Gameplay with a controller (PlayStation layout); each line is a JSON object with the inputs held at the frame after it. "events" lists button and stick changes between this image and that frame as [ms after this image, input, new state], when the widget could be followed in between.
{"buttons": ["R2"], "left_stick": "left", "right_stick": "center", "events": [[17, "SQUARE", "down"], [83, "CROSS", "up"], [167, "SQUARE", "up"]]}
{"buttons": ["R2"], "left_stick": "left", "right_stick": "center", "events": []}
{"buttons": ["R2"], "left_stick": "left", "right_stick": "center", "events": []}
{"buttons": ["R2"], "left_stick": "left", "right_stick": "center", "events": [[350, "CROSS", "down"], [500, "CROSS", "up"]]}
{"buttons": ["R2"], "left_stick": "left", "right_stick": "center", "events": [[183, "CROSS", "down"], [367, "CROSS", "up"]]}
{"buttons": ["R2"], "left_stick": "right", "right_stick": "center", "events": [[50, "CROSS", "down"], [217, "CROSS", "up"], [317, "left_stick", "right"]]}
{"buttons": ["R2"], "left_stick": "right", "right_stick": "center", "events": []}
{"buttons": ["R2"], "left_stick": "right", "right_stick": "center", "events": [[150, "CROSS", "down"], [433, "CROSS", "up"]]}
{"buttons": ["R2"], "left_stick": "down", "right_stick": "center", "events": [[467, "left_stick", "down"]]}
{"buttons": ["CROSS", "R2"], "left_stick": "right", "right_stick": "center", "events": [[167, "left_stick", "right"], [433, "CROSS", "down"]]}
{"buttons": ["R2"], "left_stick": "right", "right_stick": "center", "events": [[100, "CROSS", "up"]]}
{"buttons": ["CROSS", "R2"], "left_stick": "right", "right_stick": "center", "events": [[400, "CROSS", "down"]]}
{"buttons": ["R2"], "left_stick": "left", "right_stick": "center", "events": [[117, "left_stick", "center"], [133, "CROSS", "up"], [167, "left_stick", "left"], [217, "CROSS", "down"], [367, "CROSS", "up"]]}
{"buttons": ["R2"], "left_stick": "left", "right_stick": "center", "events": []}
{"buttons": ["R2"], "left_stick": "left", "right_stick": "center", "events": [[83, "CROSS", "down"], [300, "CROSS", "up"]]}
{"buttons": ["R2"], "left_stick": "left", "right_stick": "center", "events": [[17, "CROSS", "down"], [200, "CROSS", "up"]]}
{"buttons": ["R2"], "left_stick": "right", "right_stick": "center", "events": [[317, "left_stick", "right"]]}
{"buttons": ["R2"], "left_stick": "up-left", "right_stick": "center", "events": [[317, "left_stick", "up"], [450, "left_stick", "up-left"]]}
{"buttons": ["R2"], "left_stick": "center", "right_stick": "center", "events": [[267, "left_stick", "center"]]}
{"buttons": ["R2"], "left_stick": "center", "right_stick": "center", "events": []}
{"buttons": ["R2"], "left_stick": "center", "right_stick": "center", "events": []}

◆ ◆ ◆ ◆

■ Work instruction ■
Your answer must consist of every line in the listing that contains "CROSS".

■ Response to the exercise ■
{"buttons": ["R2"], "left_stick": "left", "right_stick": "center", "events": [[17, "SQUARE", "down"], [83, "CROSS", "up"], [167, "SQUARE", "up"]]}
{"buttons": ["R2"], "left_stick": "left", "right_stick": "center", "events": [[350, "CROSS", "down"], [500, "CROSS", "up"]]}
{"buttons": ["R2"], "left_stick": "left", "right_stick": "center", "events": [[183, "CROSS", "down"], [367, "CROSS", "up"]]}
{"buttons": ["R2"], "left_stick": "right", "right_stick": "center", "events": [[50, "CROSS", "down"], [217, "CROSS", "up"], [317, "left_stick", "right"]]}
{"buttons": ["R2"], "left_stick": "right", "right_stick": "center", "events": [[150, "CROSS", "down"], [433, "CROSS", "up"]]}
{"buttons": ["CROSS", "R2"], "left_stick": "right", "right_stick": "center", "events": [[167, "left_stick", "right"], [433, "CROSS", "down"]]}
{"buttons": ["R2"], "left_stick": "right", "right_stick": "center", "events": [[100, "CROSS", "up"]]}
{"buttons": ["CROSS", "R2"], "left_stick": "right", "right_stick": "center", "events": [[400, "CROSS", "down"]]}
{"buttons": ["R2"], "left_stick": "left", "right_stick": "center", "events": [[117, "left_stick", "center"], [133, "CROSS", "up"], [167, "left_stick", "left"], [217, "CROSS", "down"], [367, "CROSS", "up"]]}
{"buttons": ["R2"], "left_stick": "left", "right_stick": "center", "events": [[83, "CROSS", "down"], [300, "CROSS", "up"]]}
{"buttons": ["R2"], "left_stick": "left", "right_stick": "center", "events": [[17, "CROSS", "down"], [200, "CROSS", "up"]]}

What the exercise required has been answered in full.